◆ **EXERCISE**
Reproduce word for word the lines of the entries below, from the line containing "sub-region: Norfolk County" through the line containing "latitude: 43.2132", with both of those lines included and no others.

═══ EXERCISE MATERIAL

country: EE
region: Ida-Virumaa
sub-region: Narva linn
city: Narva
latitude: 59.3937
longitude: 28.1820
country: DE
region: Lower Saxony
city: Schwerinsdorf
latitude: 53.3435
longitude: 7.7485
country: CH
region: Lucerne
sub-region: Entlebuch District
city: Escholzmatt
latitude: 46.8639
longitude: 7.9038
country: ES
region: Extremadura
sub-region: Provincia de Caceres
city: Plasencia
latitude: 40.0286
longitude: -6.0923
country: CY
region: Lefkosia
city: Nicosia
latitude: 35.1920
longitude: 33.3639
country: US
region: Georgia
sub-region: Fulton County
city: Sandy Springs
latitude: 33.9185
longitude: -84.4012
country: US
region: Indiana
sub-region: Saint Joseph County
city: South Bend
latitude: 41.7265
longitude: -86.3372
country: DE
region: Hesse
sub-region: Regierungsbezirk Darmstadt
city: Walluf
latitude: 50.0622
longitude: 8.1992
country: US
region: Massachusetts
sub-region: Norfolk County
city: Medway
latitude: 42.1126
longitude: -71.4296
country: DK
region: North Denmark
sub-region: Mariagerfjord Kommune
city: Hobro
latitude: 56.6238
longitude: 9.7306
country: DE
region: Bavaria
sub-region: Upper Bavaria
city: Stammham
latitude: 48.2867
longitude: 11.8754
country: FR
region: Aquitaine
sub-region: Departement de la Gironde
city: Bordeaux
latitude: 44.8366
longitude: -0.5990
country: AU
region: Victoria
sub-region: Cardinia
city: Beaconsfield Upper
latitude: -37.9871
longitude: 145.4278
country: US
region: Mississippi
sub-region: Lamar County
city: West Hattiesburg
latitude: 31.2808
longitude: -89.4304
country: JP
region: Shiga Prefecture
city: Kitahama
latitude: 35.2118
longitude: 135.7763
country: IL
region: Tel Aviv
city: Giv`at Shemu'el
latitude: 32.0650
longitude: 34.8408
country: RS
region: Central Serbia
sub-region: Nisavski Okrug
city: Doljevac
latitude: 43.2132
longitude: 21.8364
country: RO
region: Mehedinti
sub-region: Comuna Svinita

══════

◆ **EXERCISE SOLUTION**
sub-region: Norfolk County
city: Medway
latitude: 42.1126
longitude: -71.4296
country: DK
region: North Denmark
sub-region: Mariagerfjord Kommune
city: Hobro
latitude: 56.6238
longitude: 9.7306
country: DE
region: Bavaria
sub-region: Upper Bavaria
city: Stammham
latitude: 48.2867
longitude: 11.8754
country: FR
region: Aquitaine
sub-region: Departement de la Gironde
city: Bordeaux
latitude: 44.8366
longitude: -0.5990
country: AU
region: Victoria
sub-region: Cardinia
city: Beaconsfield Upper
latitude: -37.9871
longitude: 145.4278
country: US
region: Mississippi
sub-region: Lamar County
city: West Hattiesburg
latitude: 31.2808
longitude: -89.4304
country: JP
region: Shiga Prefecture
city: Kitahama
latitude: 35.2118
longitude: 135.7763
country: IL
region: Tel Aviv
city: Giv`at Shemu'el
latitude: 32.0650
longitude: 34.8408
country: RS
region: Central Serbia
sub-region: Nisavski Okrug
city: Doljevac
latitude: 43.2132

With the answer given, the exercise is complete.